Attorneys representing the sister of former NFL player Aaron Hernandez, have refiled a lawsuit claiming the NFL and helmet manufacturer Riddell withheld data about potential head injuries associated with playing football.
The suit alleges that Hernandez, who committed suicide in April, suffered repeated head injuries while playing football, which caused behavioral changes.
Hernandez was only one of numerous NFL players involved in legal action over head injuries, but his case is exceptional.
Hernandez was sentenced to life in prison in 2013 for a double murder in 2012. In 2015, he was found hanging in his cell, in what was ruled a suicide, shortly after being acquitted.
An autopsy showed the former New England Patriots tight end suffered from chronic traumatic encephalopathy (CET) which is caused by repeated concussions and which can lead to violent behavior, depression, seizures, and death.
The new lawsuit claims the NFL systematically suppressed data showing that repeated concussions caused permanent brain damage. The implication appears to be that Hernandez might have chosen a different career had he known.

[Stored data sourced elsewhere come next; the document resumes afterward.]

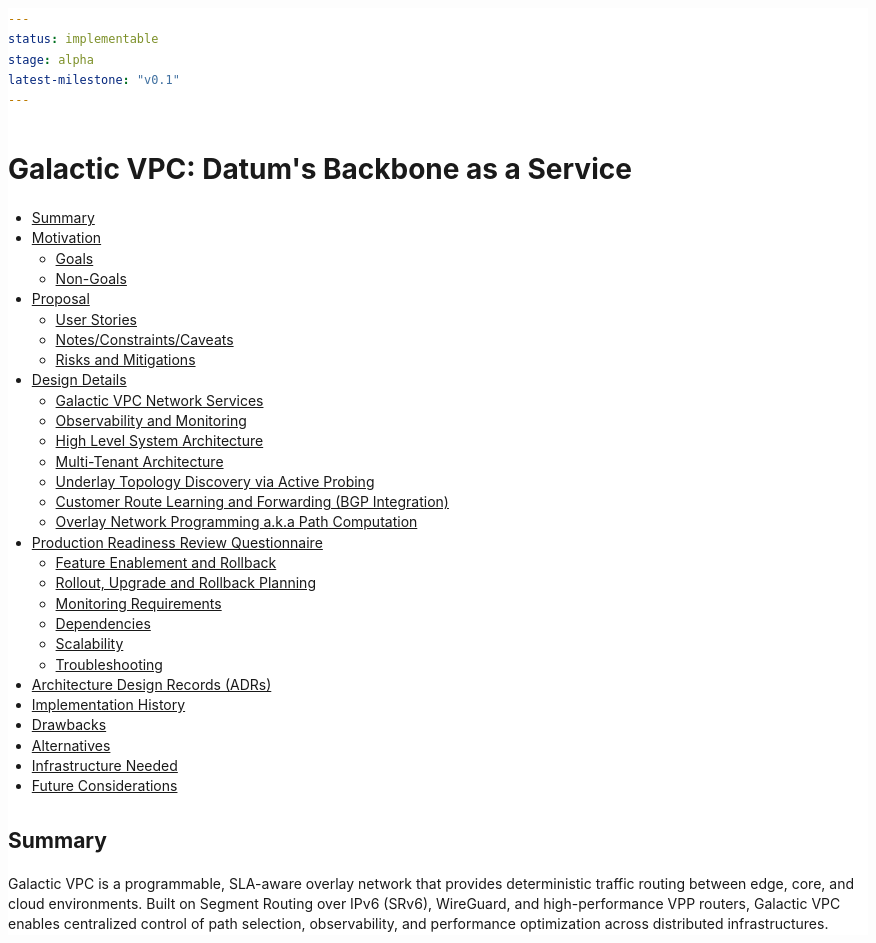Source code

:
 ```yaml
---
status: implementable
stage: alpha
latest-milestone: "v0.1"
---
```





# Galactic VPC: Datum's Backbone as a Service





- [Summary](#summary)
- [Motivation](#motivation)
  - [Goals](#goals)
  - [Non-Goals](#non-goals)
- [Proposal](#proposal)
  - [User Stories](#user-stories)
  - [Notes/Constraints/Caveats](#notesconstraintscaveats)
  - [Risks and Mitigations](#risks-and-mitigations)
- [Design Details](#design-details)
  - [Galactic VPC Network Services](#galactic-vpc-network-services)
  - [Observability and Monitoring](#observability-and-monitoring)
  - [High Level System Architecture](#high-level-system-architecture)
  - [Multi-Tenant Architecture](#multi-tenant-architecture)
  - [Underlay Topology Discovery via Active Probing](#underlay-topology-discovery-via-active-probing)
  - [Customer Route Learning and Forwarding (BGP Integration)](#customer-route-learning-and-forwarding-bgp-integration)
  - [Overlay Network Programming a.k.a Path Computation](#overlay-network-programming-aka-path-computation)
- [Production Readiness Review Questionnaire](#production-readiness-review-questionnaire)
  - [Feature Enablement and Rollback](#feature-enablement-and-rollback)
  - [Rollout, Upgrade and Rollback Planning](#rollout-upgrade-and-rollback-planning)
  - [Monitoring Requirements](#monitoring-requirements)
  - [Dependencies](#dependencies)
  - [Scalability](#scalability)
  - [Troubleshooting](#troubleshooting)
- [Architecture Design Records (ADRs)](#architecture-design-records-adrs)
- [Implementation History](#implementation-history)
- [Drawbacks](#drawbacks)
- [Alternatives](#alternatives)
- [Infrastructure Needed](#infrastructure-needed)
- [Future Considerations](#future-considerations)

## Summary

Galactic VPC is a programmable, SLA-aware overlay network that provides
deterministic traffic routing between edge, core, and cloud environments. Built
on Segment Routing over IPv6 (SRv6), WireGuard, and high-performance VPP
routers, Galactic VPC enables centralized control of path selection, observability, and
performance optimization across distributed infrastructures.
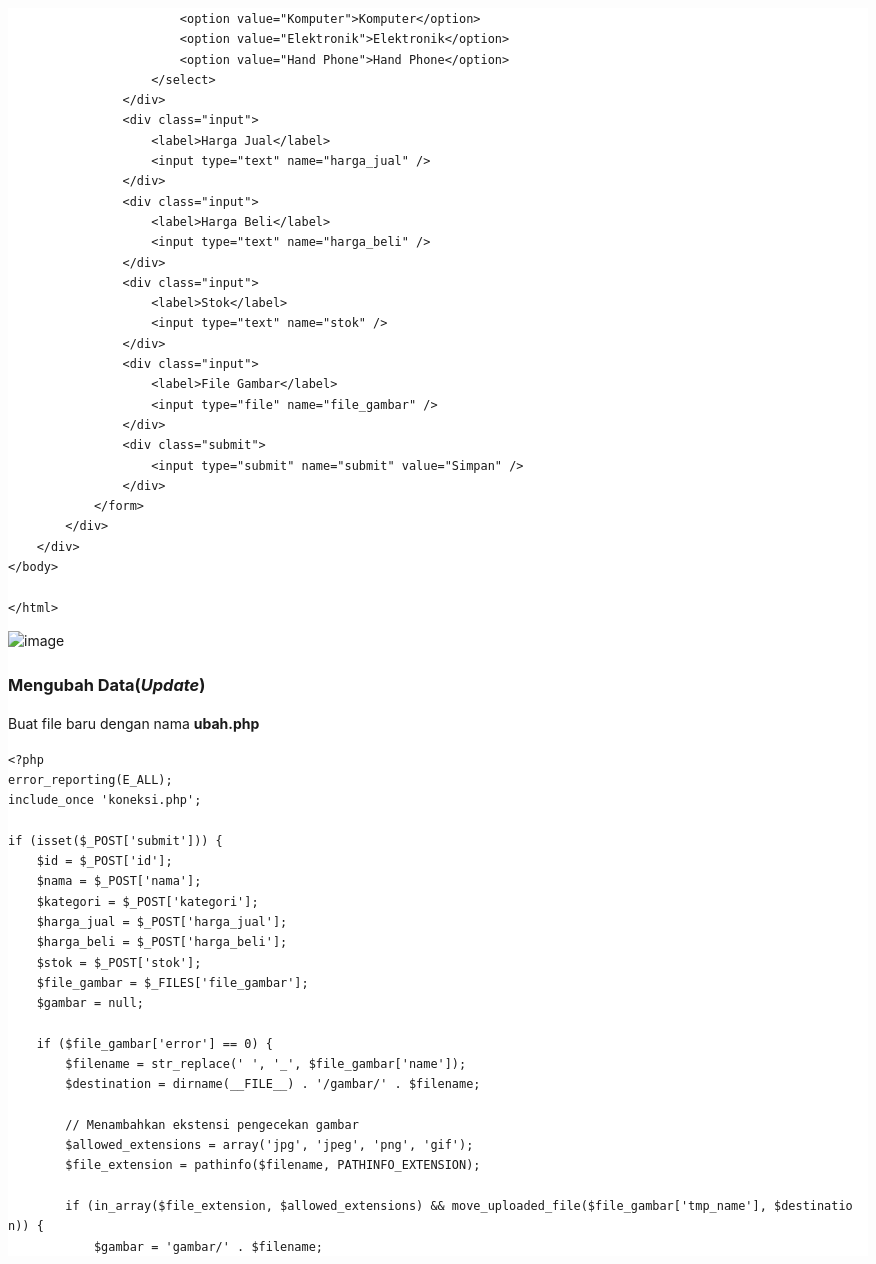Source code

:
 ```
                        <option value="Komputer">Komputer</option>
                        <option value="Elektronik">Elektronik</option>
                        <option value="Hand Phone">Hand Phone</option>
                    </select>
                </div>
                <div class="input">
                    <label>Harga Jual</label>
                    <input type="text" name="harga_jual" />
                </div>
                <div class="input">
                    <label>Harga Beli</label>
                    <input type="text" name="harga_beli" />
                </div>
                <div class="input">
                    <label>Stok</label>
                    <input type="text" name="stok" />
                </div>
                <div class="input">
                    <label>File Gambar</label>
                    <input type="file" name="file_gambar" />
                </div>
                <div class="submit">
                    <input type="submit" name="submit" value="Simpan" />
                </div>
            </form>
        </div>
    </div>
</body>

</html>
```

![image](https://github.com/adityaputrawijaya/lab8_php_database/assets/115687055/24e2c74f-b975-473b-805d-7bc041c8be95)


### Mengubah Data(*Update*)
Buat file baru dengan nama **ubah.php**
```
<?php
error_reporting(E_ALL);
include_once 'koneksi.php';

if (isset($_POST['submit'])) {
    $id = $_POST['id'];
    $nama = $_POST['nama'];
    $kategori = $_POST['kategori'];
    $harga_jual = $_POST['harga_jual'];
    $harga_beli = $_POST['harga_beli'];
    $stok = $_POST['stok'];
    $file_gambar = $_FILES['file_gambar'];
    $gambar = null;

    if ($file_gambar['error'] == 0) {
        $filename = str_replace(' ', '_', $file_gambar['name']);
        $destination = dirname(__FILE__) . '/gambar/' . $filename;

        // Menambahkan ekstensi pengecekan gambar
        $allowed_extensions = array('jpg', 'jpeg', 'png', 'gif');
        $file_extension = pathinfo($filename, PATHINFO_EXTENSION);

        if (in_array($file_extension, $allowed_extensions) && move_uploaded_file($file_gambar['tmp_name'], $destination)) {
            $gambar = 'gambar/' . $filename;
```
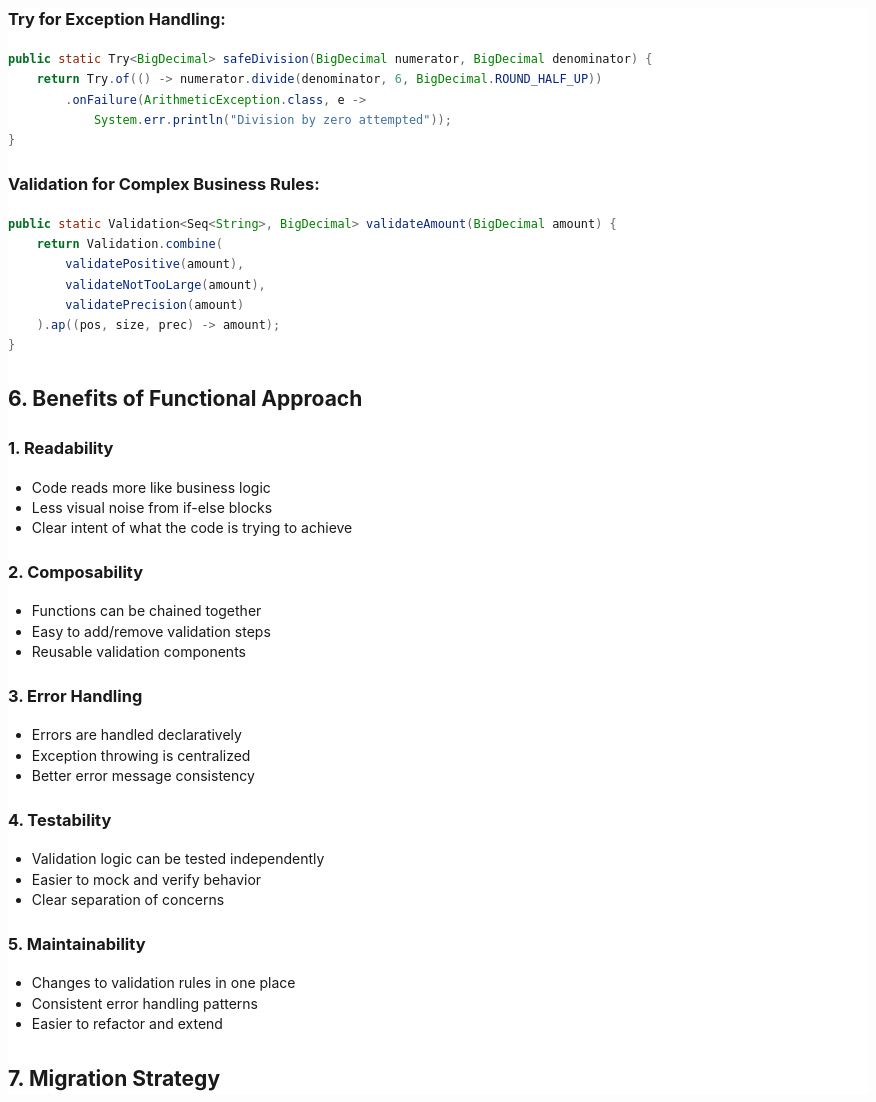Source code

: ### Try for Exception Handling:
```java
public static Try<BigDecimal> safeDivision(BigDecimal numerator, BigDecimal denominator) {
    return Try.of(() -> numerator.divide(denominator, 6, BigDecimal.ROUND_HALF_UP))
        .onFailure(ArithmeticException.class, e -> 
            System.err.println("Division by zero attempted"));
}
```

### Validation for Complex Business Rules:
```java
public static Validation<Seq<String>, BigDecimal> validateAmount(BigDecimal amount) {
    return Validation.combine(
        validatePositive(amount),
        validateNotTooLarge(amount),
        validatePrecision(amount)
    ).ap((pos, size, prec) -> amount);
}
```

## 6. Benefits of Functional Approach

### 1. **Readability**
- Code reads more like business logic
- Less visual noise from if-else blocks
- Clear intent of what the code is trying to achieve

### 2. **Composability**
- Functions can be chained together
- Easy to add/remove validation steps
- Reusable validation components

### 3. **Error Handling**
- Errors are handled declaratively
- Exception throwing is centralized
- Better error message consistency

### 4. **Testability**
- Validation logic can be tested independently
- Easier to mock and verify behavior
- Clear separation of concerns

### 5. **Maintainability**
- Changes to validation rules in one place
- Consistent error handling patterns
- Easier to refactor and extend

## 7. Migration Strategy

The Hernandez legal team recently canceled a similar Federal Court lawsuit that also named the New England Patriots as defendants. The attorneys said they felt the case would get a better hearing in state court.
The lawsuit against the Patriots will be refiled later, the legal team reported.
The new suit, filed by attorney George Leontire, says in part that “Aaron experienced a chaotic and horrendous existence in many respects, due to his undiagnosed brain injury.”
NFL Admits Football Causes Brain Damage
The NFL has been embroiled in legal action concerning concussions for more than two decades.
The league first formed a commission in 1994 to study whether football caused long-term brain injuries or disease. This commission collected data from between 1996 and 2001, analyzed it, and concluded that there was no link between football and CET or other brain disorders.
Subsequent reporting by the New York Times revealed that the league had cherry-picked the data, and that the league’s own report indicated the link.
The NFL denied any link between brain damage and football until 2016—despite reaching a billion-dollar class-action settlement with players in 2013. This settlement package will cover some 20,000 retired or retiring NFL players through the next 65 years, paying out fixed sums for certain psychological and medical conditions proven to be associated with CET.
The lawsuit froze any claims made against the league after 2015, saying that players had had enough time to register as part of the class-action settlement.
The settlement absolves the NFL of all responsibility in the matter. The league, by signing the settlement, did not admit that it knew of any link or had distorted any data.
In 2016, Jeff Miller, the NFL’s senior vice president for health and safety policy, admitted in a Congressional Hearing that there was a definite link between football and degenerative brain disorders such as CTE.
His admission did not implicate the league, as it did not identify when the NFL knew of the connection. However in 2009, NFL spokesperson Greg Aiello told the New York Times that the connection is “quite obvious from the medical research.”
Hernandez Suit Sidesteps League Settlement
The Hernandez lawsuit, brought on behalf of Aaron Hernandez’s five-year-old daughter, Avielle, claims that the NFL and helmet manufacturer Riddell “deprived her of the companionship and society of her father … during his lifetime.”
The suit also states that the NFL and Riddell propagated “false science” and deliberately refused to “to actually seek to reduce injury risks in football through good-faith science.”
Hernandez played for the New England Patriots from 2010 through 2014. Based on his excellent performance in his first two years, he was offered and signed a five-year contract extension in 2012 worth $40 million, the second-largest in league history.
By suing the league independently, the Hernandez family stands to gain a huge settlement, much more than they would through the class-action settlement. Lawyers could claim potential earnings far greater than the few million dollars the settlement would offer.
Any hopes that the League might settle out of court to avoid bad publicity have been dashed. NFL spokesperson Joe Lockhart said that the NFL would fight “vigorously” and that the Hernandez family faced “significant legal issues.”
The family could still sign on to the class-action settlement, despite the settlement being officially closed. To do so, however, they would have to give up any current or future lawsuits.
Troubled and Troubling History
One of the difficulties the Hernandez legal team faces is demonstrating that Hernandez’s behavior changed radically after he started playing for the NFL.
Hernandez had had legal troubles before joining the NFL. In 2007, at age 17, he was involved in a bar fight and punched an employee hard enough to rupture the employee’s eardrum. The case was settled out of court.
Later in 2007 Hernandez was implicated in an incident where a large Hispanic man fired a gun at a car, wounding two passengers. Hernandez was not charged.
The Patriots tight end was involved in another shooting case in June of 2013. This case was also settled out of court.
Also in June of 2013, Hernandez was arrested in connection with the murder of one of his friends, Odin Lloyd. In 2015 he was found guilty and sentenced to life in prison without parole.
Hernandez was found hanging in his cell at the Souza-Baranowski Correctional Center in Lancaster, Massachusetts ion April 19, 2017. His death was ruled a suicide. He was 27 years old.